## [Directive]
Count how many lines in the listing below include the word "Which", and reply with that number alone.
--------------------
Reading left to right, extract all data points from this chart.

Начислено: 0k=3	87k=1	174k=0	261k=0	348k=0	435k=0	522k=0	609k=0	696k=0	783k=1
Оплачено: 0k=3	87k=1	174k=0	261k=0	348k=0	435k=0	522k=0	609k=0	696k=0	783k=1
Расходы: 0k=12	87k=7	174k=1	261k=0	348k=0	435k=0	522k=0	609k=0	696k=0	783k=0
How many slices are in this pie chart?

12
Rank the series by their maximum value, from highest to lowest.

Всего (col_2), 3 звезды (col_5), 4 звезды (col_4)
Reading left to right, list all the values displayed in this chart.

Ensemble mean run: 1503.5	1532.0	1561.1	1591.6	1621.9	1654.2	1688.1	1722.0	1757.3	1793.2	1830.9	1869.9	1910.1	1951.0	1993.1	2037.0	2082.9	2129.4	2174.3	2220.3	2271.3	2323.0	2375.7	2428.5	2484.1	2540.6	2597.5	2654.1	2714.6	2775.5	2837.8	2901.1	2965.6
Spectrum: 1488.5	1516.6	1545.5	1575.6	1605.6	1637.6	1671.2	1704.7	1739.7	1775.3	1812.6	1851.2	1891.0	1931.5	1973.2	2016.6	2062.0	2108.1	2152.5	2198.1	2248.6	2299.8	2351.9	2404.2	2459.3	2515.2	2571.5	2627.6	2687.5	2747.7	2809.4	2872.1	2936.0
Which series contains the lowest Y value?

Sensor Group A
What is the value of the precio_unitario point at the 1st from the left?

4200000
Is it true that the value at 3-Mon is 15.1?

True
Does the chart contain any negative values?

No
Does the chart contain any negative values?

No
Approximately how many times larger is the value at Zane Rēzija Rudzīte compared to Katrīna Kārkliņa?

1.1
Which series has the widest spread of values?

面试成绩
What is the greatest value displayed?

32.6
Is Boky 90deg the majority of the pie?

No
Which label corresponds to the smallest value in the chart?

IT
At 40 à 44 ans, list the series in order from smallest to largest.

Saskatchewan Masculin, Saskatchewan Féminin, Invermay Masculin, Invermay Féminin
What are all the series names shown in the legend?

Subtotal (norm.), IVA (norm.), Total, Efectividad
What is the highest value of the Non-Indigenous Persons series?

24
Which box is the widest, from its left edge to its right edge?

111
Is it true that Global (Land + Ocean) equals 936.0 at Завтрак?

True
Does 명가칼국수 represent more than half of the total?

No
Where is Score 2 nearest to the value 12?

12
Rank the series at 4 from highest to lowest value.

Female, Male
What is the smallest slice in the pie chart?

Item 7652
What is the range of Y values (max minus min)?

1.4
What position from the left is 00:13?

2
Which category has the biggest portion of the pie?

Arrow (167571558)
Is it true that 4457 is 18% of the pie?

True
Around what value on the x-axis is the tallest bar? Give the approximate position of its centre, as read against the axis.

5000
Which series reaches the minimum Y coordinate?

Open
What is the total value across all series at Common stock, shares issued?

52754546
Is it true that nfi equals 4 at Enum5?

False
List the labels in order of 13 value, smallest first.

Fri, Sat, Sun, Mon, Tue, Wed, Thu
--------------------
## [Response box]
6